TO DO ▸ Print each of the records below, leaving every word as it is.

MATERIAL FOR THE TASK ▸
■ ■ ■
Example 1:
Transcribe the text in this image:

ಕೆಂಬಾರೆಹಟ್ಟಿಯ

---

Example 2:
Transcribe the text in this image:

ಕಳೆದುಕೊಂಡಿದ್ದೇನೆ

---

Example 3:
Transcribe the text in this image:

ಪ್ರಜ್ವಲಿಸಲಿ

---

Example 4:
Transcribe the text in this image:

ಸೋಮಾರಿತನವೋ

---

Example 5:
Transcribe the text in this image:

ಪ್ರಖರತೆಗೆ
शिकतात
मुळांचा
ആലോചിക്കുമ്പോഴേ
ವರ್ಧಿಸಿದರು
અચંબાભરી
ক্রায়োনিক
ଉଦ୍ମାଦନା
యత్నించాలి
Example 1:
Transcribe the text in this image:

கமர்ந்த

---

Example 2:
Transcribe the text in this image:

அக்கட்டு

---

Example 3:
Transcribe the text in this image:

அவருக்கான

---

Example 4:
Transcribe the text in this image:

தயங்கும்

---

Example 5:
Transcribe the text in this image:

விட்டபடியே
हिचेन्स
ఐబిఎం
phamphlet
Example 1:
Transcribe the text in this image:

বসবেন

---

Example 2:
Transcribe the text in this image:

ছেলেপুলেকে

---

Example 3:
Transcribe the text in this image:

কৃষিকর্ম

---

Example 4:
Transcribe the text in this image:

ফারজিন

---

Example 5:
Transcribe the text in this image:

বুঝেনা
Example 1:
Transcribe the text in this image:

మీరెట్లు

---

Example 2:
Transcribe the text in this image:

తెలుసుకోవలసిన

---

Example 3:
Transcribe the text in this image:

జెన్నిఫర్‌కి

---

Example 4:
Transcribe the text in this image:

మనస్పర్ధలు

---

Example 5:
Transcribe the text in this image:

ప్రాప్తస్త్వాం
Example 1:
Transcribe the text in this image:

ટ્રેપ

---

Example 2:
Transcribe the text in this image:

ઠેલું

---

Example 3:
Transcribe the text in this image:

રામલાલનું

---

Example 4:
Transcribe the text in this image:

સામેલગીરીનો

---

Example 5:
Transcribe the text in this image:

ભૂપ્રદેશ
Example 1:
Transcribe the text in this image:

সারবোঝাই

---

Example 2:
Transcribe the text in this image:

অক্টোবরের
■ ■ ■
RESPONSE TO THE EXERCISE ▸
Example 1:
Transcribe the text in this image:

ಕೆಂಬಾರೆಹಟ್ಟಿಯ

---

Example 2:
Transcribe the text in this image:

ಕಳೆದುಕೊಂಡಿದ್ದೇನೆ

---

Example 3:
Transcribe the text in this image:

ಪ್ರಜ್ವಲಿಸಲಿ

---

Example 4:
Transcribe the text in this image:

ಸೋಮಾರಿತನವೋ

---

Example 5:
Transcribe the text in this image:

ಪ್ರಖರತೆಗೆ
शिकतात
मुळांचा
ആലോചിക്കുമ്പോഴേ
ವರ್ಧಿಸಿದರು
અચંબાભરી
ক্রায়োনিক
ଉଦ୍ମାଦନା
యత్నించాలి
Example 1:
Transcribe the text in this image:

கமர்ந்த

---

Example 2:
Transcribe the text in this image:

அக்கட்டு

---

Example 3:
Transcribe the text in this image:

அவருக்கான

---

Example 4:
Transcribe the text in this image:

தயங்கும்

---

Example 5:
Transcribe the text in this image:

விட்டபடியே
हिचेन्स
ఐబిఎం
phamphlet
Example 1:
Transcribe the text in this image:

বসবেন

---

Example 2:
Transcribe the text in this image:

ছেলেপুলেকে

---

Example 3:
Transcribe the text in this image:

কৃষিকর্ম

---

Example 4:
Transcribe the text in this image:

ফারজিন

---

Example 5:
Transcribe the text in this image:

বুঝেনা
Example 1:
Transcribe the text in this image:

మీరెట్లు

---

Example 2:
Transcribe the text in this image:

తెలుసుకోవలసిన

---

Example 3:
Transcribe the text in this image:

జెన్నిఫర్‌కి

---

Example 4:
Transcribe the text in this image:

మనస్పర్ధలు

---

Example 5:
Transcribe the text in this image:

ప్రాప్తస్త్వాం
Example 1:
Transcribe the text in this image:

ટ્રેપ

---

Example 2:
Transcribe the text in this image:

ઠેલું

---

Example 3:
Transcribe the text in this image:

રામલાલનું

---

Example 4:
Transcribe the text in this image:

સામેલગીરીનો

---

Example 5:
Transcribe the text in this image:

ભૂપ્રદેશ
Example 1:
Transcribe the text in this image:

সারবোঝাই

---

Example 2:
Transcribe the text in this image:

অক্টোবরের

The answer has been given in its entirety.